## Task to carry out
Retype exactly what runs from the first line of the data to the line with "02 Aug 2007 Diag: Doug Bogart", keeping both of those lines and skipping pictures.
━━━━
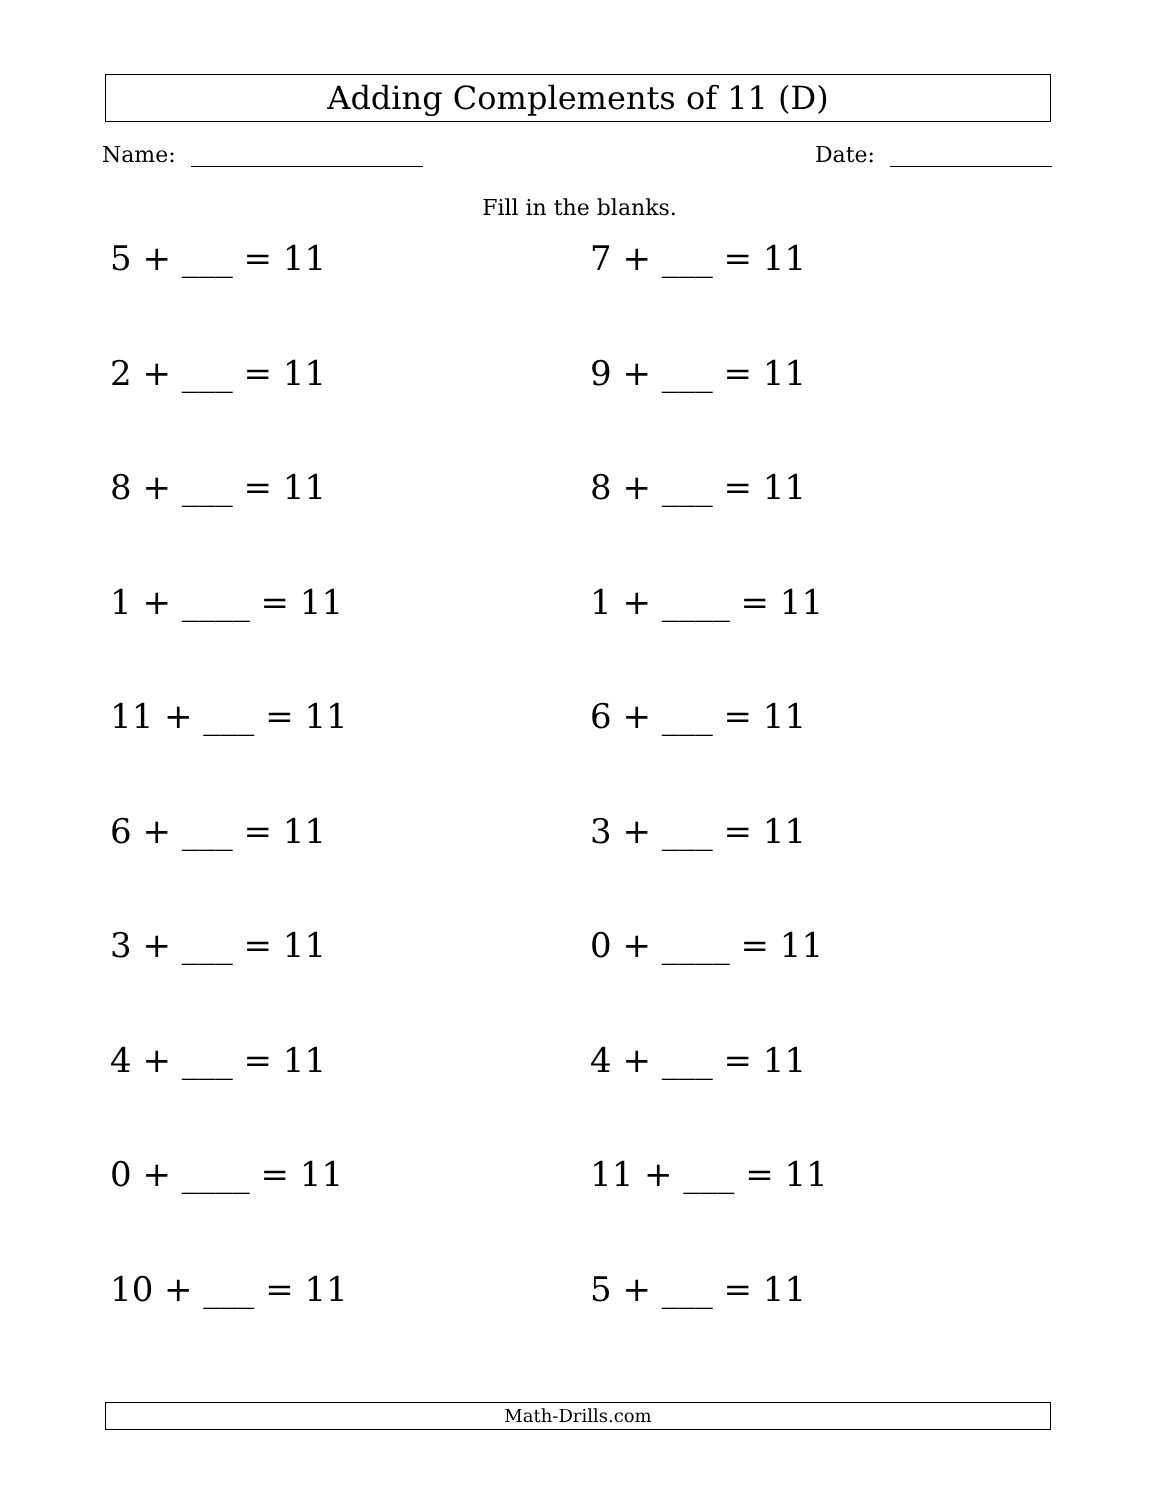Adding Complements of 11 (D)
Name: Date:
Fill in the blanks.
5 + ___ = 11
7 + ___ = 11
2 + ___ = 11
9 + ___ = 11
8 + ___ = 11
8 + ___ = 11
1 + ____ = 11
1 + ____ = 11
11 + ___ = 11
6 + ___ = 11
6 + ___ = 11
3 + ___ = 11
3 + ___ = 11
0 + ____ = 11
4 + ___ = 11
4 + ___ = 11
0 + ____ = 11
11 + ___ = 11
10 + ___ = 11
5 + ___ = 11
Math-Drills.com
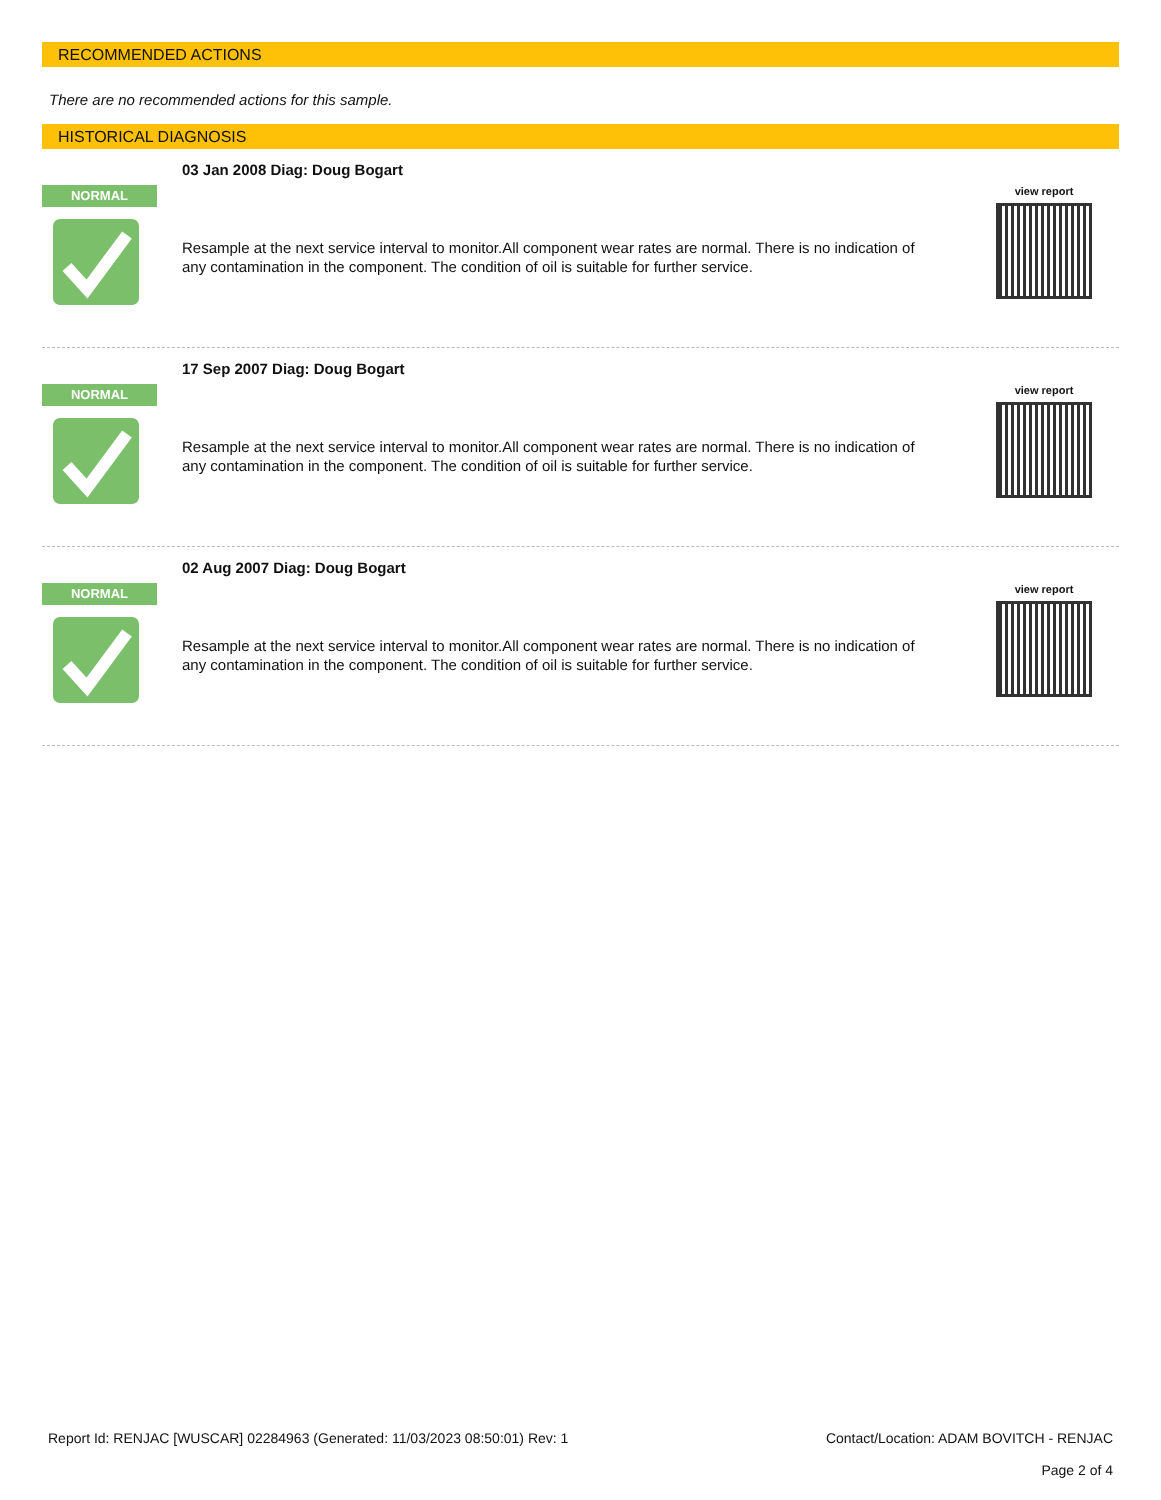RECOMMENDED ACTIONS
There are no recommended actions for this sample.
HISTORICAL DIAGNOSIS
NORMAL
03 Jan 2008 Diag: Doug Bogart
Resample at the next service interval to monitor.All component wear rates are normal. There is no indication of any contamination in the component. The condition of oil is suitable for further service.
view report
NORMAL
17 Sep 2007 Diag: Doug Bogart
Resample at the next service interval to monitor.All component wear rates are normal. There is no indication of any contamination in the component. The condition of oil is suitable for further service.
view report
NORMAL
02 Aug 2007 Diag: Doug Bogart
Resample at the next service interval to monitor.All component wear rates are normal. There is no indication of any contamination in the component. The condition of oil is suitable for further service.
view report
Report Id: RENJAC [WUSCAR] 02284963 (Generated: 11/03/2023 08:50:01) Rev: 1
Contact/Location: ADAM BOVITCH - RENJAC
Page 2 of 4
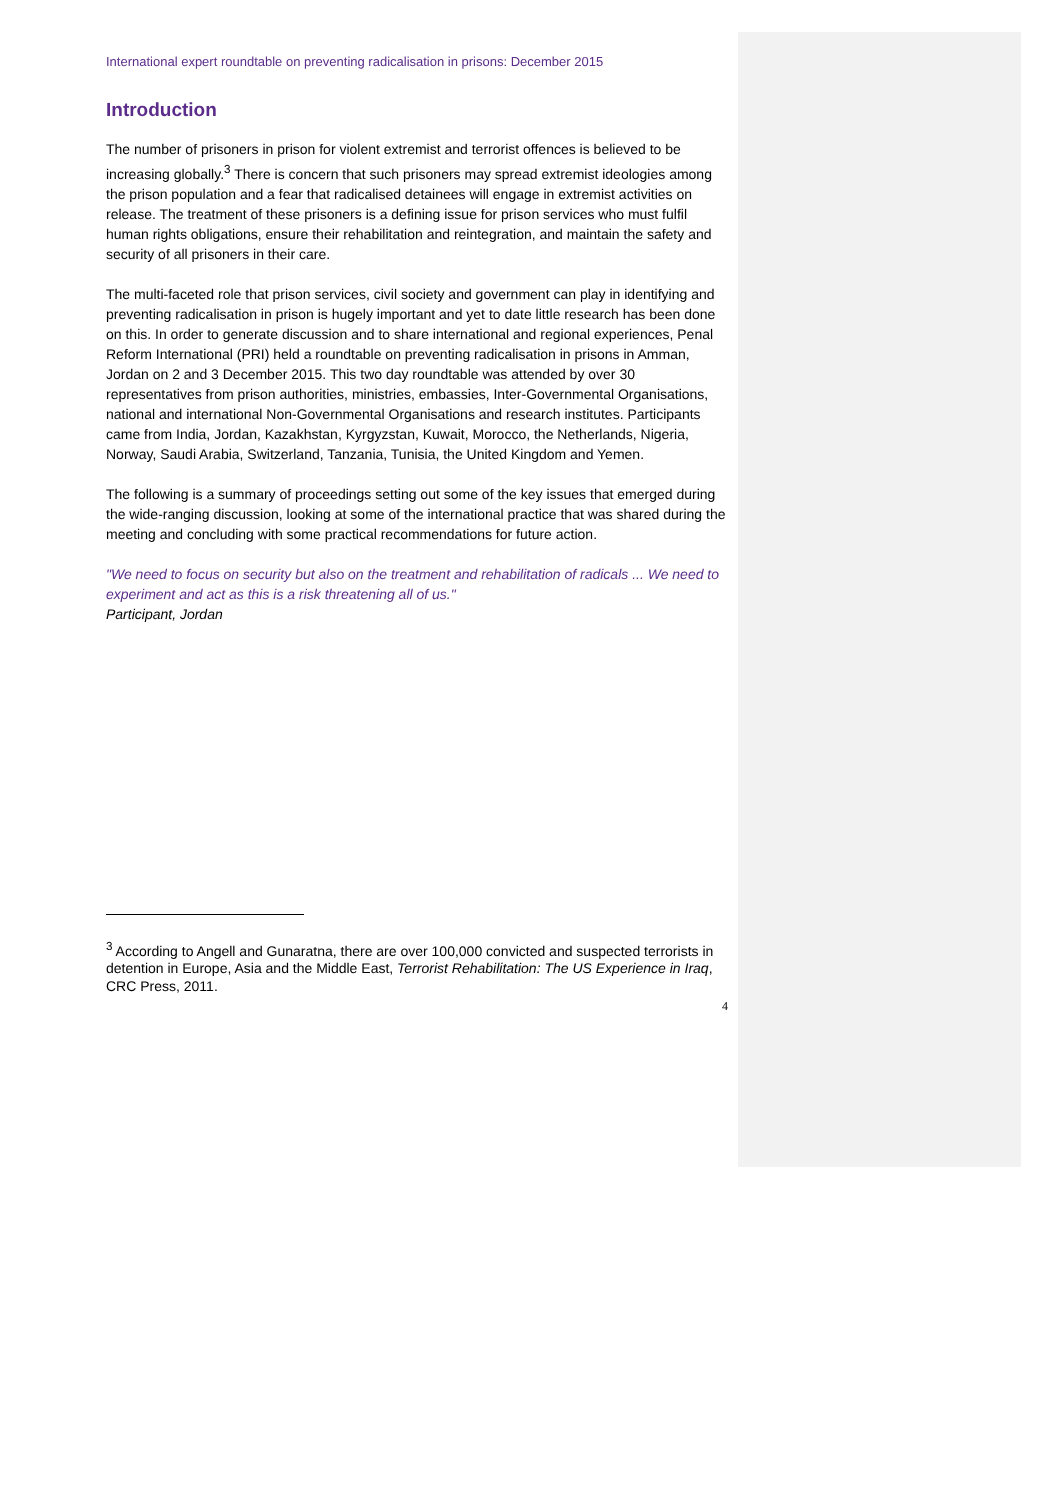International expert roundtable on preventing radicalisation in prisons: December 2015
Introduction
The number of prisoners in prison for violent extremist and terrorist offences is believed to be increasing globally.<sup>3</sup> There is concern that such prisoners may spread extremist ideologies among the prison population and a fear that radicalised detainees will engage in extremist activities on release. The treatment of these prisoners is a defining issue for prison services who must fulfil human rights obligations, ensure their rehabilitation and reintegration, and maintain the safety and security of all prisoners in their care.
The multi-faceted role that prison services, civil society and government can play in identifying and preventing radicalisation in prison is hugely important and yet to date little research has been done on this. In order to generate discussion and to share international and regional experiences, Penal Reform International (PRI) held a roundtable on preventing radicalisation in prisons in Amman, Jordan on 2 and 3 December 2015. This two day roundtable was attended by over 30 representatives from prison authorities, ministries, embassies, Inter-Governmental Organisations, national and international Non-Governmental Organisations and research institutes. Participants came from India, Jordan, Kazakhstan, Kyrgyzstan, Kuwait, Morocco, the Netherlands, Nigeria, Norway, Saudi Arabia, Switzerland, Tanzania, Tunisia, the United Kingdom and Yemen.
The following is a summary of proceedings setting out some of the key issues that emerged during the wide-ranging discussion, looking at some of the international practice that was shared during the meeting and concluding with some practical recommendations for future action.
"We need to focus on security but also on the treatment and rehabilitation of radicals ... We need to experiment and act as this is a risk threatening all of us."
Participant, Jordan
<sup>3</sup> According to Angell and Gunaratna, there are over 100,000 convicted and suspected terrorists in detention in Europe, Asia and the Middle East, Terrorist Rehabilitation: The US Experience in Iraq, CRC Press, 2011.
4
━━━━
## Reply to the exercise
Adding Complements of 11 (D)
Name: Date:
Fill in the blanks.
5 + ___ = 11
7 + ___ = 11
2 + ___ = 11
9 + ___ = 11
8 + ___ = 11
8 + ___ = 11
1 + ____ = 11
1 + ____ = 11
11 + ___ = 11
6 + ___ = 11
6 + ___ = 11
3 + ___ = 11
3 + ___ = 11
0 + ____ = 11
4 + ___ = 11
4 + ___ = 11
0 + ____ = 11
11 + ___ = 11
10 + ___ = 11
5 + ___ = 11
Math-Drills.com
RECOMMENDED ACTIONS
There are no recommended actions for this sample.
HISTORICAL DIAGNOSIS
NORMAL
03 Jan 2008 Diag: Doug Bogart
Resample at the next service interval to monitor.All component wear rates are normal. There is no indication of any contamination in the component. The condition of oil is suitable for further service.
view report
NORMAL
17 Sep 2007 Diag: Doug Bogart
Resample at the next service interval to monitor.All component wear rates are normal. There is no indication of any contamination in the component. The condition of oil is suitable for further service.
view report
NORMAL
02 Aug 2007 Diag: Doug Bogart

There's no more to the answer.